#### Problems to work on:
- A) For the term insurance article, decide whether each statement agrees with the text: (i) reinsurers are revising their rates because of stress in the business; (ii) older buyers could see a smaller increase than others; (iii) every life insurer will raise premiums in April. Answer yes or no for each, quoting the deciding words of the text.
- B) List every calendar date or month named in the term insurance article, giving each distinct form once.
- C) Copy the term insurance article again from the words that begin "Hike on the" through the words "Products, PNB Metlife.", substituting "rates" for "premiums".

#### Supplied passage:
☆ ☆ ☆
Term insurance is critical, but focus on your need rather than price alone
Life insurers and their intermediaries are exhorting their prospective customers to buy term insurance policies before March 31, to escape the impending premium hike in April.
“Reinsurers are revising their rates due to stress in the business. This will lead to an increase of around 20 per cent in term rates from April 1, depending on the company and the policy,” says Anilkumar Singh, Chief Actuarial Officer, Aditya Birla Sunlife Insurance.
Hike on the horizon
While some life insurers might raise premiums in April, others could do it after two months, but a hike seems certain. “If someone is looking to buy a term cover, the right time to buy is now. The increase could be in the range of 20-30 per cent, depending on the insurer. Those in the older age-groups could see a sharper increase,” says Mohit Garg, Head, Products, PNB Metlife.
☆ ☆ ☆
#### Information shown:
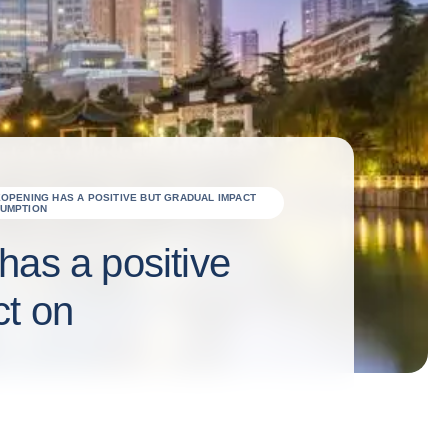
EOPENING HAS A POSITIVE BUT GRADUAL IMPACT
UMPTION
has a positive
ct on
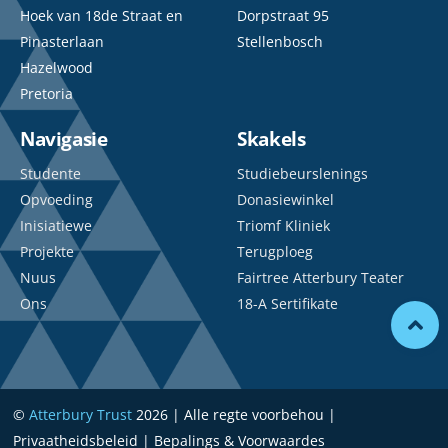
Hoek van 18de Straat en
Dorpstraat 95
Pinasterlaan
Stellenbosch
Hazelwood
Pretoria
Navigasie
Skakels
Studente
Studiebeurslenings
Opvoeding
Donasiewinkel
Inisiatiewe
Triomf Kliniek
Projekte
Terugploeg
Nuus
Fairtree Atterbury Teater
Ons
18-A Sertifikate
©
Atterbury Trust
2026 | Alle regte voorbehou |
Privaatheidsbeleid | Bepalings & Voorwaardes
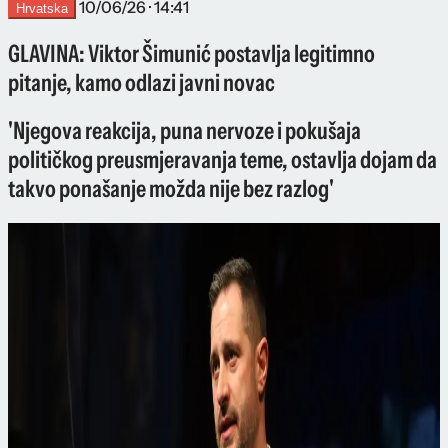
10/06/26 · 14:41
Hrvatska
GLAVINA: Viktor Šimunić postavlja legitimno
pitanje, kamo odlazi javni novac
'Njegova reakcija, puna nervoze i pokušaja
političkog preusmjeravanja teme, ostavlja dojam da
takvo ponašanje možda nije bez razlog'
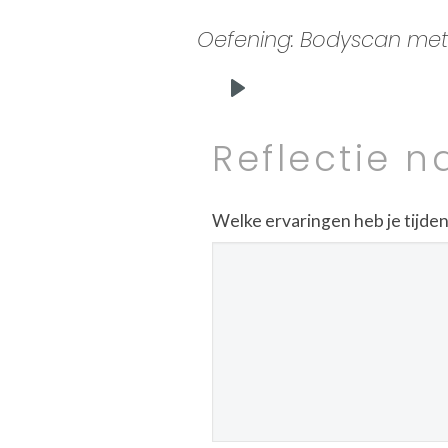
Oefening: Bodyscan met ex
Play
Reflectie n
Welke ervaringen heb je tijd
☆ ☆ ☆
#### Answers to the exercises:
- A)
(i) Yes: "Reinsurers are revising their rates due to stress in the business."
(ii) No: "Those in the older age-groups could see a sharper increase"
(iii) No: "While some life insurers might raise premiums in April, others could do it after two months"

- B) March 31; April; April 1

- C)
Hike on the horizon
While some life insurers might raise rates in April, others could do it after two months, but a hike seems certain. “If someone is looking to buy a term cover, the right time to buy is now. The increase could be in the range of 20-30 per cent, depending on the insurer. Those in the older age-groups could see a sharper increase,” says Mohit Garg, Head, Products, PNB Metlife.